# '69 Dodge



## CJTORINO (Jan 20, 2003)

Here is one that I just completed,
a 1/24 scale Monogram '69 Dodge.
Built mostly factory stock. had to dip into the parts box
for a couple of items to make it look accurate.


----------



## roadrner (Jul 21, 1999)

CJT,

Looks great. Alway did like that MOPAR. :thumbsup: rr


----------



## Steven Coffey (Jan 5, 2005)

Nice work!


----------



## the Dabbler (Feb 17, 2005)

Looking good CJT ! Whole lotta neatness all over the finish.


----------



## Duck Fink (May 2, 2005)

Cool man! There are not many car kits posted here so this is nice to see. Cars were my favorite modeling subject as a kid and somewhere along the line I turned monster. Keep up the good work!


----------



## Scott Hasty (Jul 10, 2003)

I usually don't comment about builds, but damn, son. That's sweet!

Scottie


----------



## spencer1984 (Nov 3, 2005)

Excellent work, you did a great job upgrading the kit.


----------



## frankenstyrene (Oct 5, 2006)

Nice nice nice! 

Have seen this kit and a '70 locally, but if anyone's seen a '68, pls let me know who makes it.


----------



## MadCap Romanian (Oct 29, 2005)

Revell. Check on their web site.

Looks great! Ususally it is hard to detail the Monogram 1/24th scale cars because they tended to make the kits simpler than AMT so they would go together better for the earily teens they were targeting. 

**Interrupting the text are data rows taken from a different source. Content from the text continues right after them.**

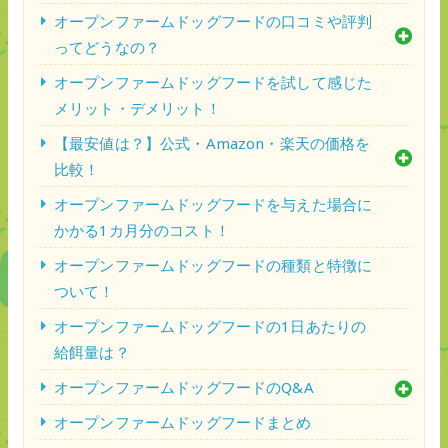
オープンファームドッグフードの口コミや評判
ってどうなの？
オープンファームドッグフードを試して感じた
メリット・デメリット！
【最安値は？】公式・Amazon・楽天の価格を
比較！
オープンファームドッグフードを与えた場合に
かかる1カ月分のコスト！
オープンファームドッグフードの種類と特徴に
ついて！
オープンファームドッグフードの1日あたりの
給餌量は？
オープンファームドッグフードのQ&A
オープンファームドッグフードまとめ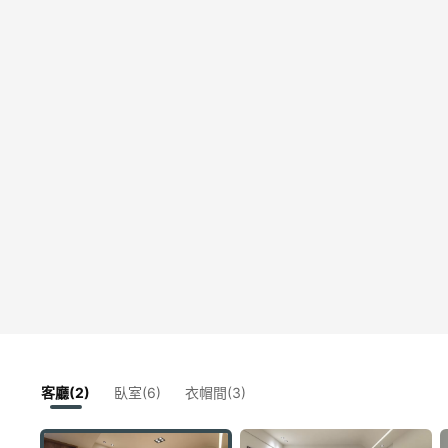
客廳(2)
臥室(6)
衣帽間(3)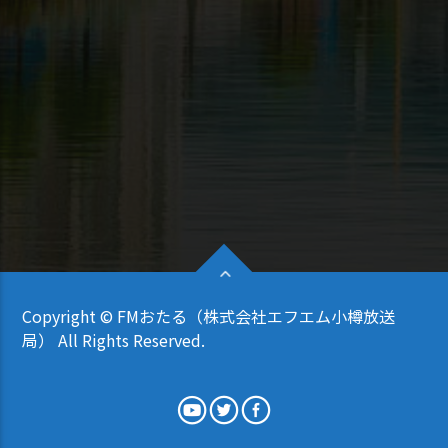
Copyright © FMおたる（株式会社エフエム小樽放送
局） All Rights Reserved.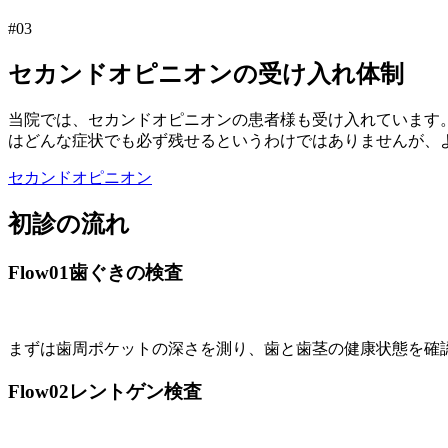
#03
セカンドオピニオンの受け入れ体制
当院では、セカンドオピニオンの患者様も受け入れています
はどんな症状でも必ず残せるというわけではありませんが、
セカンドオピニオン
初診の流れ
Flow01
⻭ぐきの検査
まずは歯周ポケットの深さを測り、歯と歯茎の健康状態を確
Flow02
レントゲン検査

One of the major areas of these kits lacking detail is in the firewalls, which were usually molded to the car bodies. The only thing of note is the windshield washer motor and Master Brake Cylander. However, there are no wires going to them and there are no details for the heater motor. AMT usually solves these problems by molding their firewalls seporatly.

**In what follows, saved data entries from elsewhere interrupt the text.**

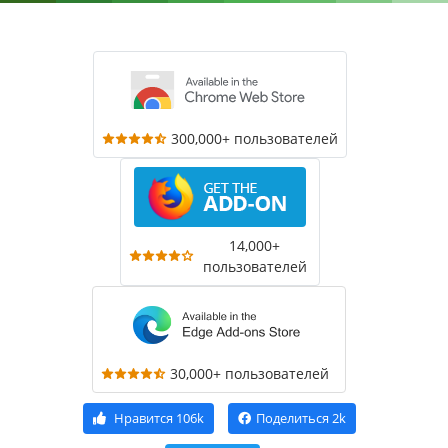
300,000+ пользователей
14,000+
пользователей
30,000+ пользователей
Нравится
106k
Поделиться
2k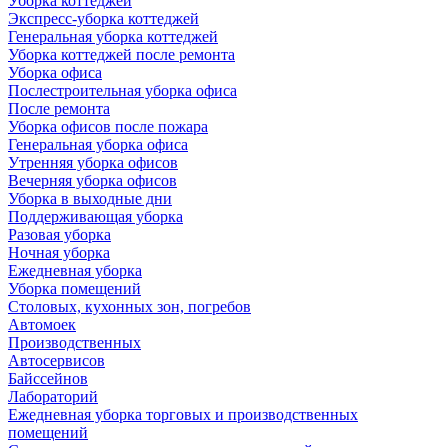
Уборка коттеджей
Экспресс-уборка коттеджей
Генеральная уборка коттеджей
Уборка коттеджей после ремонта
Уборка офиса
Послестроительная уборка офиса
После ремонта
Уборка офисов после пожара
Генеральная уборка офиса
Утренняя уборка офисов
Вечерняя уборка офисов
Уборка в выходные дни
Поддерживающая уборка
Разовая уборка
Ночная уборка
Ежедневная уборка
Уборка помещений
Столовых, кухонных зон, погребов
Автомоек
Производственных
Автосервисов
Байссейнов
Лабораторий
Ежедневная уборка торговых и производственных
помещений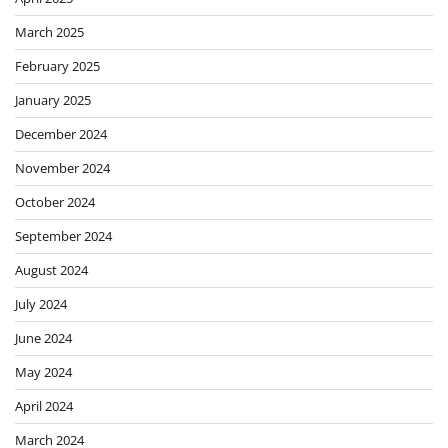
March 2025
February 2025
January 2025
December 2024
November 2024
October 2024
September 2024
August 2024
July 2024
June 2024
May 2024
April 2024
March 2024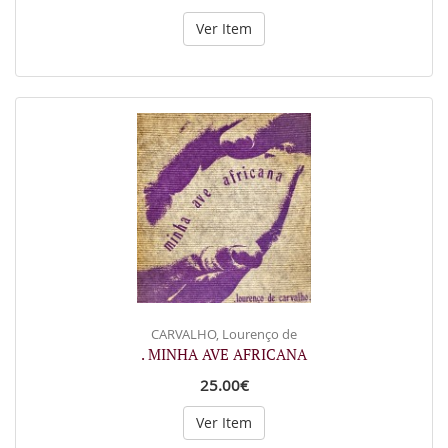
Ver Item
CARVALHO, Lourenço de
. MINHA AVE AFRICANA
25.00€
Ver Item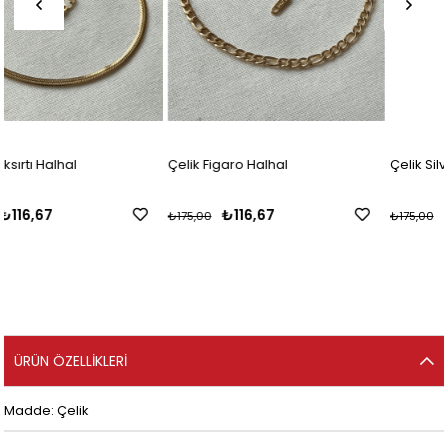
Çelik Figaro Halhal
Çelik Silver Döner İtalyan Halha
₺116,67
₺116,67
₺175,00
₺175,00
ÜRÜN ÖZELLIKLERI
Madde: Çelik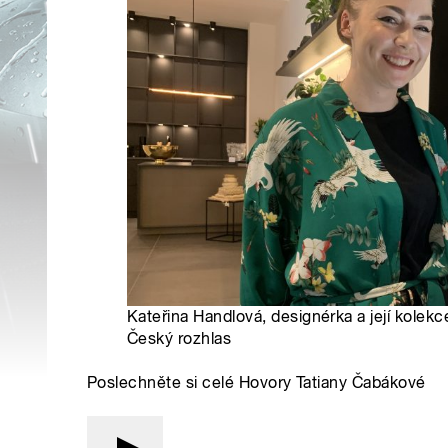
Kateřina Handlová, designérka a její kolekc
Český rozhlas
Poslechněte si celé Hovory Tatiany Čabákové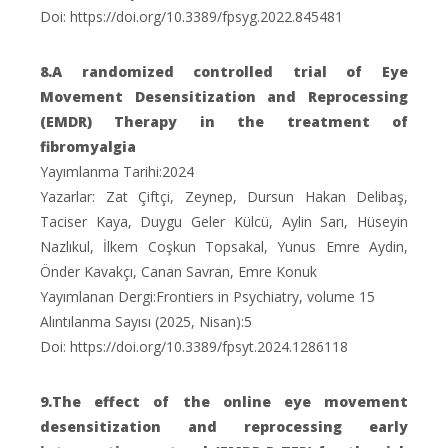
Doi: https://doi.org/10.3389/fpsyg.2022.845481
8.A randomized controlled trial of Eye
Movement Desensitization and Reprocessing
(EMDR) Therapy in the treatment of
fibromyalgia
Yayımlanma Tarihi:2024
Yazarlar: Zat Çiftçi, Zeynep, Dursun Hakan Delibaş,
Taciser Kaya, Duygu Geler Külcü, Aylin Sarı, Hüseyin
Nazlıkul, İlkem Coşkun Topsakal, Yunus Emre Aydin,
Önder Kavakçı, Canan Savran, Emre Konuk
Yayımlanan Dergi:Frontiers in Psychiatry, volume 15
Alıntılanma Sayısı (2025, Nisan):5
Doi: https://doi.org/10.3389/fpsyt.2024.1286118
9.The effect of the online eye movement
desensitization and reprocessing early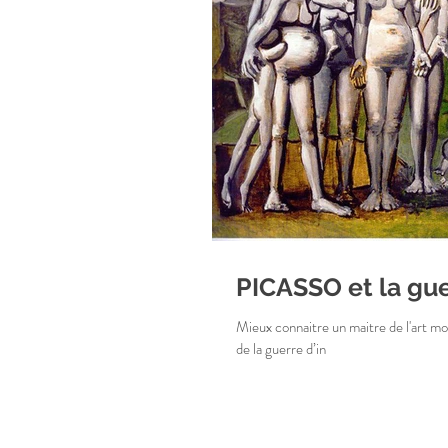
PICASSO et la gu
Mieux connaitre un maitre de l'art mo
de la guerre d’in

However, despite the lacking detail provided in these kits, the parts fit better than AMT kits. I will also say that the generally "look" of the kit is better too. The proportions are more accurate and they ususally "sit" better.

Still, this is a very nice build and keep up the good work!


----------



## 1bluegtx (Aug 13, 2004)

frankenstyrene said:


> Nice nice nice!
> 
> Have seen this kit and a '70 locally, but if anyone's seen a '68, pls let me know who makes it.


Not in styrene but a resin 68 is available here:

http://www.modelcarkits.com/news.html

Top right picture under 1/25 resin kits

BRIAN


----------



## superduty455 (Jun 21, 2000)

Chuck, super nice clean build! Been awhile since you've posted some work. Glad to see your back at it again!

Chris


----------



## robiwon (Oct 20, 2006)

That's what I'm talk'n about! We need more car modelers on here! Looks great!


----------



## Rebel Rocker (Jan 26, 2000)

Very nice work! Rear decal looks perfect!


Wayne


----------



## No4NJunk (Oct 25, 2005)

that dodge looks great.
a real natural color for a bee too.


----------



## Jafo (Apr 22, 2005)

nice clean build


----------